**DIRECTIONS FOR THIS TASK**
From the listing below, set down exactly the lines between the one holding "27: (235, 532)" and the one holding "65: (336, 248)", inclusive. No other line is wanted.

**RECORD EXCERPTS**

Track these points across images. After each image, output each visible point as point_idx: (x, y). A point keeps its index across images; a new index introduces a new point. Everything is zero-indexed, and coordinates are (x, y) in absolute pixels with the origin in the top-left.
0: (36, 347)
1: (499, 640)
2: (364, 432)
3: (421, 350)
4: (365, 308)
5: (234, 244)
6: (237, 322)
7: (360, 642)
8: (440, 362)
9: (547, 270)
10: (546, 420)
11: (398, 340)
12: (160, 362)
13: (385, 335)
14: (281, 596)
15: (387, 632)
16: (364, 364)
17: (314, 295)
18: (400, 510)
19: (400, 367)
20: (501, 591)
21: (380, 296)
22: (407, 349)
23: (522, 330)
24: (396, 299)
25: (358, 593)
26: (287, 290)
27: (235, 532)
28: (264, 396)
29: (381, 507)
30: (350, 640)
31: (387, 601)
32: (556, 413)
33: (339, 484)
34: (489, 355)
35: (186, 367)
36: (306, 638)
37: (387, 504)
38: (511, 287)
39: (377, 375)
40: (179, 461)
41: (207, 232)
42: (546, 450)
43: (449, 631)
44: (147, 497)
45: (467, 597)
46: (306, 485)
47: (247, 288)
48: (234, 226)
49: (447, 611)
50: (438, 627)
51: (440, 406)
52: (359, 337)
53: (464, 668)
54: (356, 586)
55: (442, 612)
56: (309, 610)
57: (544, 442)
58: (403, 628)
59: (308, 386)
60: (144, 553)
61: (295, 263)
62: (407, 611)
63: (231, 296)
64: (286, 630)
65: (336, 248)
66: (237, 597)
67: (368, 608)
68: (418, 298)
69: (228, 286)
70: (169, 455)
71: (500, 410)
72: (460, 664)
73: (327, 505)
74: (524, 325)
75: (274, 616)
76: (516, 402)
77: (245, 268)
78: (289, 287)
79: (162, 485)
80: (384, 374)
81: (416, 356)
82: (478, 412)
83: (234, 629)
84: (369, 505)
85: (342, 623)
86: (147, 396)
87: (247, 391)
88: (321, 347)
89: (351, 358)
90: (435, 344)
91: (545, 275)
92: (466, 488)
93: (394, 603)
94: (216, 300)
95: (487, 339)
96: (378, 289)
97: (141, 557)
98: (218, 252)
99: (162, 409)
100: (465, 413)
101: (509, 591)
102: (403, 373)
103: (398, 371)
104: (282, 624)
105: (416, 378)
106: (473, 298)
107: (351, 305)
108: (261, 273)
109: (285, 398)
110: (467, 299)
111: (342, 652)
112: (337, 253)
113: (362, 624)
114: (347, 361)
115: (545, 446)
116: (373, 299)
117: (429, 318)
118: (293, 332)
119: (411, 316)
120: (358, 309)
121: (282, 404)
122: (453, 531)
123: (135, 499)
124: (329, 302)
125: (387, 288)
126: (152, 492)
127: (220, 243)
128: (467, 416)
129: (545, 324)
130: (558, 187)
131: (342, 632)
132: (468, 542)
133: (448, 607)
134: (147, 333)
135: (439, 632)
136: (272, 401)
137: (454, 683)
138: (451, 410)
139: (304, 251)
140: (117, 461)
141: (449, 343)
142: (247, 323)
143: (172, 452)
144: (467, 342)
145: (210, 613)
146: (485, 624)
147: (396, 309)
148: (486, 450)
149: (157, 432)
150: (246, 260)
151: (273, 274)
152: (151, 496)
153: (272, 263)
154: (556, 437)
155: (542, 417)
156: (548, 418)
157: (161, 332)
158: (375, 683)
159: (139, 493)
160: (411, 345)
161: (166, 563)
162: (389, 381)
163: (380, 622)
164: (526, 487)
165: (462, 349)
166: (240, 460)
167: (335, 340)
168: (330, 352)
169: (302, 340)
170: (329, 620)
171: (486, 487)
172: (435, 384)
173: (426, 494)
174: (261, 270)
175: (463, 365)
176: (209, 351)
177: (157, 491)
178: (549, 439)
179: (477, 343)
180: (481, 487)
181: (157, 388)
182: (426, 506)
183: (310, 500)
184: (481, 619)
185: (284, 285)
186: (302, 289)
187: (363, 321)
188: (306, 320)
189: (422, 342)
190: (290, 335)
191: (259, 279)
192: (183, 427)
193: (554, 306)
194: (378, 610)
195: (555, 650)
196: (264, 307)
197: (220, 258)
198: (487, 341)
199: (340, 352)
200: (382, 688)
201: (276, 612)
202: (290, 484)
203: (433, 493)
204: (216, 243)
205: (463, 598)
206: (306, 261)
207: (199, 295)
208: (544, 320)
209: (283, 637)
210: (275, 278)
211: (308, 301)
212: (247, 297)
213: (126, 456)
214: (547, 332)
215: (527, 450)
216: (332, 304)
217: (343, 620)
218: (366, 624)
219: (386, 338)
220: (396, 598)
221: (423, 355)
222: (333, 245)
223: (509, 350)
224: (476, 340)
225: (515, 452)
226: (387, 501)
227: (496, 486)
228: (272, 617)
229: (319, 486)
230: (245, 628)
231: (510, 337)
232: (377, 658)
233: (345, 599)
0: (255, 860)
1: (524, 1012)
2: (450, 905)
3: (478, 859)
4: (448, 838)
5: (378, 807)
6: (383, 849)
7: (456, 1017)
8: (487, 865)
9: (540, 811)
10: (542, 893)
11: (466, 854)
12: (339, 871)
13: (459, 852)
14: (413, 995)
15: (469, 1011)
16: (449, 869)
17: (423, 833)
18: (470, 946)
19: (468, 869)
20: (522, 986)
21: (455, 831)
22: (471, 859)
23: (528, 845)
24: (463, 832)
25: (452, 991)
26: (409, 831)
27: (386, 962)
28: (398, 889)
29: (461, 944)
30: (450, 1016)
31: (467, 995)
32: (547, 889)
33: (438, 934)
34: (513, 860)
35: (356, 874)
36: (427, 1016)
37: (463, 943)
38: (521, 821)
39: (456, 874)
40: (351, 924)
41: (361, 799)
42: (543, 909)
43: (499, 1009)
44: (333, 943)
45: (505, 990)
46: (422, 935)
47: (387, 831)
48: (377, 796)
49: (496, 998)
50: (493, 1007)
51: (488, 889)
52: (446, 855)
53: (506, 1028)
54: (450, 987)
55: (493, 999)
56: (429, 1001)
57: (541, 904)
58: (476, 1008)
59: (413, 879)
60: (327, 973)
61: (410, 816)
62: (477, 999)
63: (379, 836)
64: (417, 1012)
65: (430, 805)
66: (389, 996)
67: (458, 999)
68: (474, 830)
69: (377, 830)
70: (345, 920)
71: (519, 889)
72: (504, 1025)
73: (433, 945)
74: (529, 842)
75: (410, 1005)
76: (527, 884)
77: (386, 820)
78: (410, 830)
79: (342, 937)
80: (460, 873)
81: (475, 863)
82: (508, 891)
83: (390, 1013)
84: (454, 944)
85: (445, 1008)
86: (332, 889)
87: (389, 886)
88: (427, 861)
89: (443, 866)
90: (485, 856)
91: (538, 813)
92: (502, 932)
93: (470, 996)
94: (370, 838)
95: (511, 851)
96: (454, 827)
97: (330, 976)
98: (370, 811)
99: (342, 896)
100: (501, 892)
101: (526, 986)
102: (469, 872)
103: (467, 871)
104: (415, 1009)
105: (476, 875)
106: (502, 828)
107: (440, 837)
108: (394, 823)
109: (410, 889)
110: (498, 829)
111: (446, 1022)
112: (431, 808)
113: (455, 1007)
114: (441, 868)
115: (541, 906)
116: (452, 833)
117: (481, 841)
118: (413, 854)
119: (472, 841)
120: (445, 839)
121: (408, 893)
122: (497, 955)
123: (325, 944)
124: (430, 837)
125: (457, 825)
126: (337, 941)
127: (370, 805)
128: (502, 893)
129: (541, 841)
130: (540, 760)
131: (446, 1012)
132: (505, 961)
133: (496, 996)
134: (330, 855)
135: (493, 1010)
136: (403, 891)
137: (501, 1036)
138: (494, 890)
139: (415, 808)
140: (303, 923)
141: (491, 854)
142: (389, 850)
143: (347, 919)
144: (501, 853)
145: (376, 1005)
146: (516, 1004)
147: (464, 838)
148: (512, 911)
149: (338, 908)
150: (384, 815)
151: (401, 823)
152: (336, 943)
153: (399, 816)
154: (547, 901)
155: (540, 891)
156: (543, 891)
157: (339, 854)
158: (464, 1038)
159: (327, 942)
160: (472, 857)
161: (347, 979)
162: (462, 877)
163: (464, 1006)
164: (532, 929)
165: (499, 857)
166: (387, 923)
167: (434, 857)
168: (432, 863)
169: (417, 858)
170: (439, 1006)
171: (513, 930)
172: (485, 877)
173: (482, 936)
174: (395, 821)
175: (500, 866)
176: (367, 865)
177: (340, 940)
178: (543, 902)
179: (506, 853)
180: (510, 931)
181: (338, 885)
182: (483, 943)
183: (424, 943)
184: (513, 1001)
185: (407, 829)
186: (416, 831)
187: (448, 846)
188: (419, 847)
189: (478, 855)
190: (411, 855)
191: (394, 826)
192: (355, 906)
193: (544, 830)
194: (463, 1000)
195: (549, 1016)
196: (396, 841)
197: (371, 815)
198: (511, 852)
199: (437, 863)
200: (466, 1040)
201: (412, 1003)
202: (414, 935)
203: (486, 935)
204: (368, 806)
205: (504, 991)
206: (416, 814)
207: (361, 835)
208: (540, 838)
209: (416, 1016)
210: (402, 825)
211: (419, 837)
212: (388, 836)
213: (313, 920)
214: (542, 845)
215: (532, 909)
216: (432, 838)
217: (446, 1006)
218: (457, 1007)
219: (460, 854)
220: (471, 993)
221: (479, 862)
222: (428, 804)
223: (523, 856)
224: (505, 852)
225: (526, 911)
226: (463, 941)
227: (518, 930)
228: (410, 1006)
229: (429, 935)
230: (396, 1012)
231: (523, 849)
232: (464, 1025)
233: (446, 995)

**RESPONSE AREA**
27: (235, 532)
28: (264, 396)
29: (381, 507)
30: (350, 640)
31: (387, 601)
32: (556, 413)
33: (339, 484)
34: (489, 355)
35: (186, 367)
36: (306, 638)
37: (387, 504)
38: (511, 287)
39: (377, 375)
40: (179, 461)
41: (207, 232)
42: (546, 450)
43: (449, 631)
44: (147, 497)
45: (467, 597)
46: (306, 485)
47: (247, 288)
48: (234, 226)
49: (447, 611)
50: (438, 627)
51: (440, 406)
52: (359, 337)
53: (464, 668)
54: (356, 586)
55: (442, 612)
56: (309, 610)
57: (544, 442)
58: (403, 628)
59: (308, 386)
60: (144, 553)
61: (295, 263)
62: (407, 611)
63: (231, 296)
64: (286, 630)
65: (336, 248)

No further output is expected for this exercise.